The IEEE 802.11 wireless communication protocol is a system by which devices can send and receive information over a wireless link using Internet Protocols. In considering the maximum rate at which information can be transmitted across the link (throughput), there are three limitations.
The first limitation is physical. That is, there is a physical limitation to the speed at which the devices can input or retrieve information, encode it, and transmit across the wireless link. For 802.11b networks, this maximum speed is about 11 Mb/sec (Mega bit per second). This represents the maximum transmission rate of the system, but actual data transmission rates are much lower because of the other throughput limitations.
When information, either voice or data, is transmitted over an IP network, it is first encoded and broken down into pieces called packets. Each packet comprises a payload, which is the information that is transmitted from sender to receiver(s), and a header, which is information that the network uses to route the packet, and to decode and reassemble the information when it reaches its destination. It is clear that the amount of data contained in the packet header in relation to the total packet size is a second limitation on the throughput of the network. Clearly, throughput is higher when there is a large data payload compared to the total packet size than when there is a small data payload compared to the total packet size. However, while throughput may be an advantage to using large packet sizes, there are also disadvantages.

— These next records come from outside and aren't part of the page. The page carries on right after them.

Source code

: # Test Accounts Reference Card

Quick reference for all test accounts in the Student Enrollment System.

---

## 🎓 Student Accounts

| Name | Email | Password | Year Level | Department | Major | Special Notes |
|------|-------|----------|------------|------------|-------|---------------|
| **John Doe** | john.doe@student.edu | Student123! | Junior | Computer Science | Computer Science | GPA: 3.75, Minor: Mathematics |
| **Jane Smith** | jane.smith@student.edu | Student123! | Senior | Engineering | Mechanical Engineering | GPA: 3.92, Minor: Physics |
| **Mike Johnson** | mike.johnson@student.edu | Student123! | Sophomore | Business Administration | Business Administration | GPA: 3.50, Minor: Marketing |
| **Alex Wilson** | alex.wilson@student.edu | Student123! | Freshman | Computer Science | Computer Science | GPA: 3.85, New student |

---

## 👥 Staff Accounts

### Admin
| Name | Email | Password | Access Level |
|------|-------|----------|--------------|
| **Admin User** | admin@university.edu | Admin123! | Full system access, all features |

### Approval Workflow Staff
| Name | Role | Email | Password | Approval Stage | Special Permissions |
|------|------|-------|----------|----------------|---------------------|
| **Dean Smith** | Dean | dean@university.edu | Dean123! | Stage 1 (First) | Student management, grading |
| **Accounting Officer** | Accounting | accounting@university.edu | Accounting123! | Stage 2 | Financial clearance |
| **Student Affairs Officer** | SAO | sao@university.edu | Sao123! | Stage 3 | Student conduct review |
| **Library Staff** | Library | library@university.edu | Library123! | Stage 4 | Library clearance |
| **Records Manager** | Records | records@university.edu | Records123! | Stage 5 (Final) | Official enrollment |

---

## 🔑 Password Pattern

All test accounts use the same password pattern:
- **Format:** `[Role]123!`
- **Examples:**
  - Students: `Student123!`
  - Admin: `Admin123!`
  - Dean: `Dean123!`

For example, a given packet may be lost while traversing the wired portion of the wireless network. When the packet is large, the missing information is difficult to conceal; and if the link is for voice transmission, large lost packets may significantly reduce the voice quality. There are other disadvantages to large packets specific to VoIP applications, such has a high end-to-end delay. Furthermore, the devices on the network may have limitations on packet size. For these reasons, VoIP architectures in particular are generally limited to packetization periods of 10, 20 or 30 millisecond (msec).
A third limitation on throughput is the Medium Access Protocol (MAC.) IEEE 802.11b wireless networks use a CSMA/CA (Carrier Sense Multiple Access with Collision Avoidance) medium access protocol. This is a system in which an access point, which is connected to the wired network, can serve several wireless Stations (STA) simultaneously.
A collision occurs when two packets are transmitted at the same time from two different STAs on the wireless network. In such a case, the information from both packets may be lost. Because the wireless network cannot detect collisions, it uses a MAC that is designed to avoid collisions. If a STA wants to send a frame, it listens to the medium for a period of time known as the distributed coordination function inter-frame spacing time, or DIFS, to determine that no other STA is currently transmitting. After waiting the appropriate time with no activity in the medium, the STA may then transmit a packet. When there are few STAs and the network is not very busy, throughput on the wireless leg, even with small packets may be fairly high.
If there are multiple STA, or the STA are very active, there will be significant reductions in throughput for each STA. Referring to FIG. 3, when a packet transmission 10 ends, the system waits for the short inter-frame spacing period or SIFS period 14. Then, an acknowledgment 11 is sent from the recipient of the packet to the transmitting STA to confirm packet receipt. If the STA wants to send another packet immediately, it is still required to listen to the medium for the DIFS period 15. Then, rather than transmitting, the STA enters into a contention phase 16 for the medium. During the contention phase 16, the STA that are waiting to transmit a packet are queued up in random order and they take turns transmitting packets 12 and receiving acknowledgments. FIG. 3 shows the transmitted packet 12 in two parts, the IP/UDP header 13 and the actual data payload 19. The time during which the STA is contending to transmit or transmitting non-payload information 17 is substantially longer than the time period during which the STA is transmitting actual payload information 18.
The CSMA/CA protocol is designed to avoid collisions and data loss, but it also has the effect of adding a significant amount of delay to packet transmission. For very short packets, the added delay is a more severe constraint on throughput.
To summarize, there are three main limitations on data throughput for an 802.11 wireless network connection: the physical limitation; the size of the packet header to the total packet size, also known as packet overhead; and the medium access protocol. When the information being transmitted over the wireless link is just data, periods of low throughput may be tolerable. In VoIP and other real-time applications, such as streaming media, limited throughput may lead to reduced or unacceptable voice or sound quality.
It can be seen that, for a wireless local area network (WLAN), it is desirable to have the option of using larger packets to reduce packet overhead, reduce MAC delays and increase throughput in the wireless leg. However, packet size cannot be too large because of end-to-end delays inherent in the use of large packets in VoIP applications.